TRIVIAL INVARIÁVEL
Luís Valise
 
 

“... e faça um favor pra nós dois: - Me esqueça !”.

A folha de papel estava entre seus dedos há bem dez minutos. Seus olhos patinavam pela frase sem decifrar o conteúdo da mensagem. O que era aquilo? Um pedido? Uma ordem? Ainda que fosse uma sugestão, era vã. Afinal, quem decidiria era ele. Assim como quando a conquistou foi ele quem decidiu, também a hora de terminar seria decisão dele. Ora, pois!

A letra do bilhete era firme como a de um idiota suicida. Não duvidava, bem ao contrário de quando iniciaram: - Mas como, e a sua mulher? E os três filhos? - Por você eu largo tudo! Prometeu e não voltou atrás, se bem que ainda espera a hora certa de falar com a Geisa. Precisa esperar a hora certa para que a separação ocorra sem traumas, tem que pensar nas crianças. Amor com responsabilidade. Era isso que ela não entendia. E, depois, o que são oito anos? Podemos muito bem nos amarmos mais oito, mais vinte, e quando chegue a hora certa eu falo com a Geisa e pronto. Não digo que vá demorar tudo isso. Mas se existe amor, o tempo não importa. Duas vezes por semana nos encontramos, disso não abro mão: são três horas inteiras de puro desvario, eu e ela e mais ninguém. Por que ela insiste querer mais? Quem, por Deus, algum dia irá entender as mulheres?

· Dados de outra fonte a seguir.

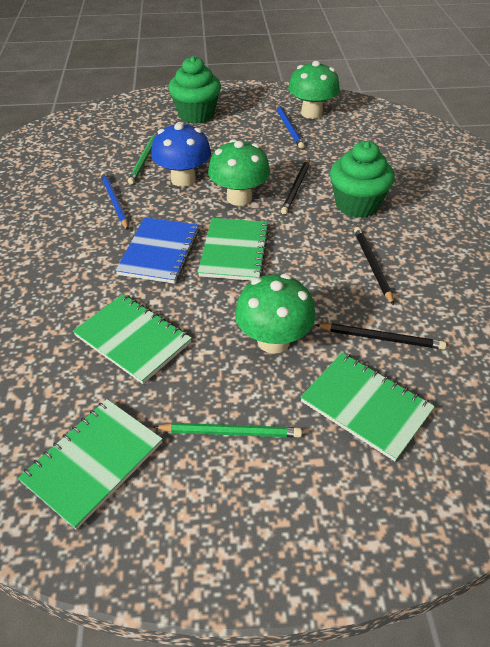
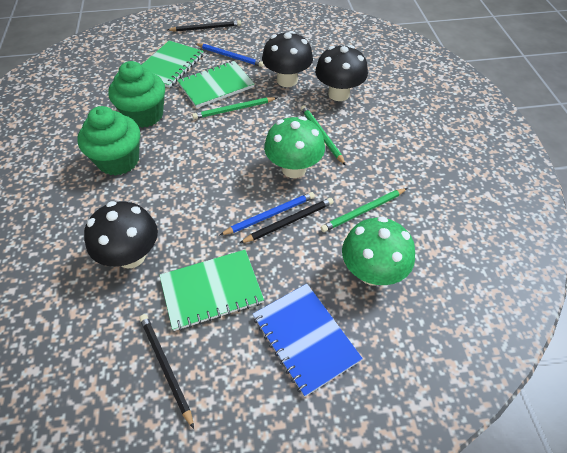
black mushroom: none = 0 -> [84,201,158,269] [262,31,313,87] [315,45,368,101] = 3
blue mushroom: [151,122,211,187] = 1 -> none = 0
green mushroom: [208,139,270,206] [235,274,315,354] [288,61,340,119] = 3 -> [264,116,325,178] [342,216,415,286] = 2
green notebook: [18,399,163,530] [73,294,192,384] [198,218,269,281] [300,353,435,461] = 4 -> [141,40,204,88] [160,250,264,331] [177,61,255,108] = 3
green pencil: [128,132,158,184] [154,423,302,437] = 2 -> [192,97,277,119] [301,105,346,165] [320,188,407,232] = 3

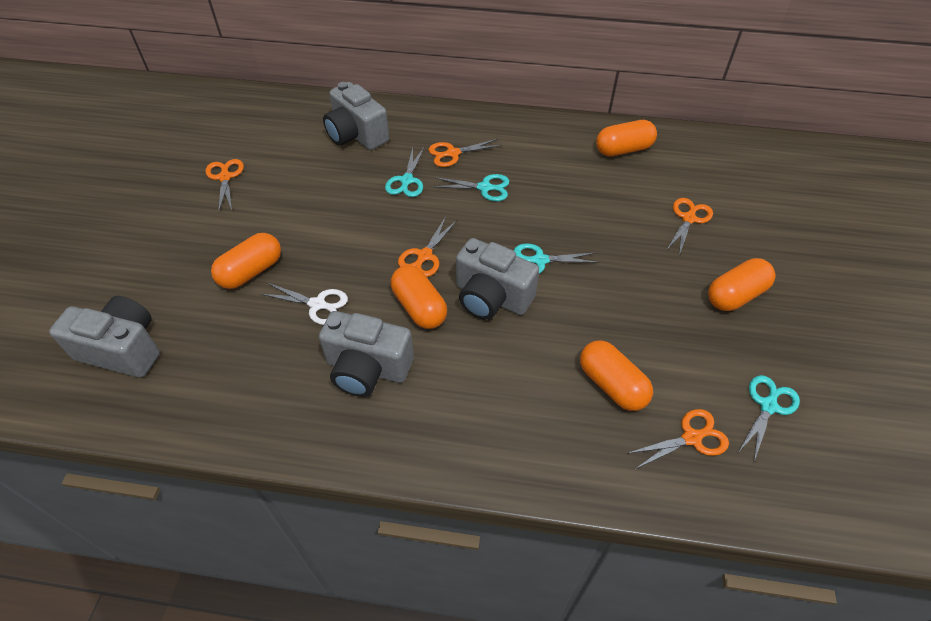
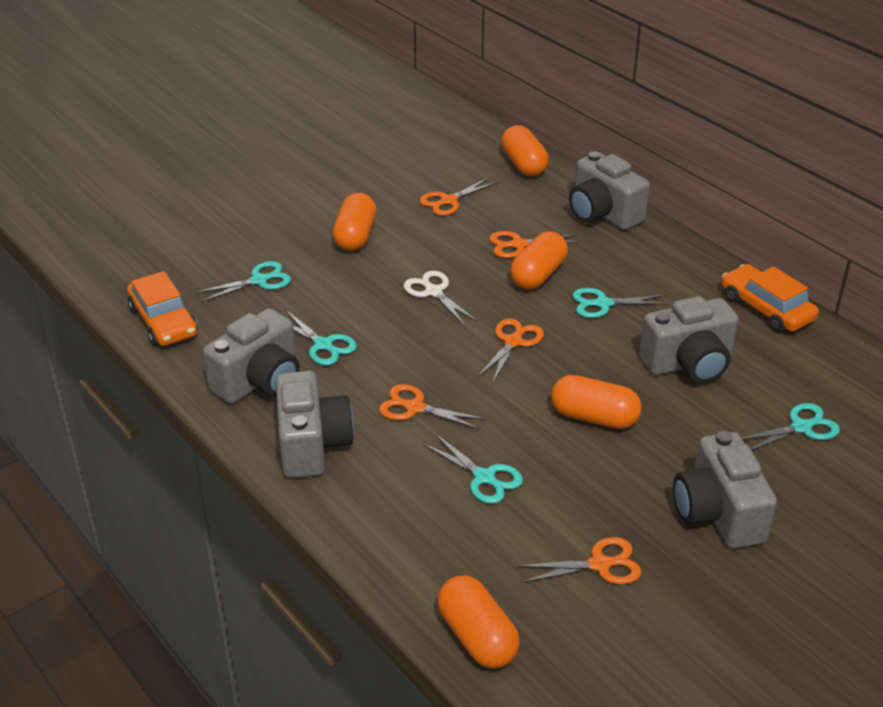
grey camera: [49,296,160,378] [319,311,414,397] [323,82,389,150] [456,238,539,320] = 4 -> [203,308,300,404] [276,371,354,478] [569,151,650,230] [639,296,739,383] [673,431,777,549] = 5
orange car: none = 0 -> [127,271,198,346] [722,264,819,332] = 2
turquoise scissors: [385,146,425,197] [432,174,509,201] [514,243,599,274] [738,375,800,462] = 4 -> [196,261,291,302] [286,310,357,365] [423,434,523,504] [572,288,670,318] [742,403,840,451] = 5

Sua única dúvida era o que fazer com o bilhete. Dobrava, punha no bolso pra depois devolve-lo dizendo: - Não aceito. Nunca. Quando eu falar com a Geisa você vai me dar graças a Deus pelo bom senso. Ou então o rasgava em mil pedacinhos e jogava sobre sua cabeça como se fossem confetes, num carnaval improvisado e cheio de luxúria; ele sabia bem do que ela gostava.

Enquanto olhava o bilhete veio a idéia de telefonar pra ela. Isso. E quando ela atendesse ele soltaria a voz: - “De quem eu gosto, nem às paredes confesso...” Ela tem um fraco por esse fado. Imaginava seu grande sorriso doce do outro lado da linha, e sua voz mansa: - Esquece, Alaor. Besteira minha. Rasga o bilhete. Taca fogo. Me taca fogo.

- Alô! - “De quem eu gosto, nem às paredes confesso...”, sua voz grossa ainda mais grossa que de costume encheu a linha, e depois fez silêncio, esperando o pedido de perdão. – Alô! Que merda é essa? A voz era outra. Não perdeu a calma: - A Mirtes, por favor. A resposta mexeu com sua labirintite: - A Mirtes não mora mais aqui! Como não m...Click! Respirou fundo, esperou a tonteira passar e tornou a ligar: - Ela mudou e me proibiu dar o novo endereço pra quem quer que fosse. Principalmente prum tal de Alaor, quem ela disse ser um grande filho-da-puta. Quem disse foi ela.

O bilhete continuava entre seus dedos. “... e faça um favor pra nós dois – Me esqueça!”. O que ela queria dizer com isso? Um susto. Ela queria me dar um susto. Antes assim... Já imaginou se ela tivesse ido mesmo falar com a Geisa, rodar a baiana, como ameaçou tantas vezes? Essa Mirtes... Essas coisas que me fazem gostar tanto dela. Quando nos encontrarmos de novo vou lhe dar um beijo na boca que ela nunca mais vai esquecer. Que saudade dela! Engraçado, nesses oito anos eu nunca senti tanto sua falta. Sempre que eu queria ela estava ali, pronta, louca. Agora deu pra brincar com os meus nervos... Se eu pensar nela bem forte ela me telefona. Deixa eu me concentrar.

Após momentos que pareceram horas, Alaor na mesma posição, concentrado, os olhos cerrados com força, o suor escorrendo pela testa, o bilhete entre os dedos, o telefone tocou. Ele esperou que tocasse três vezes pra bichinha sentir que quem mandava ali era ele. Levantou o fone e antes que dissesse alô a Geisa foi logo dando esporro: - Ô Alaor, vê se te manca! Outra vez? Rasga esse bilhete e vem já pra casa! Ah!, passa na padaria e traz pão e leite.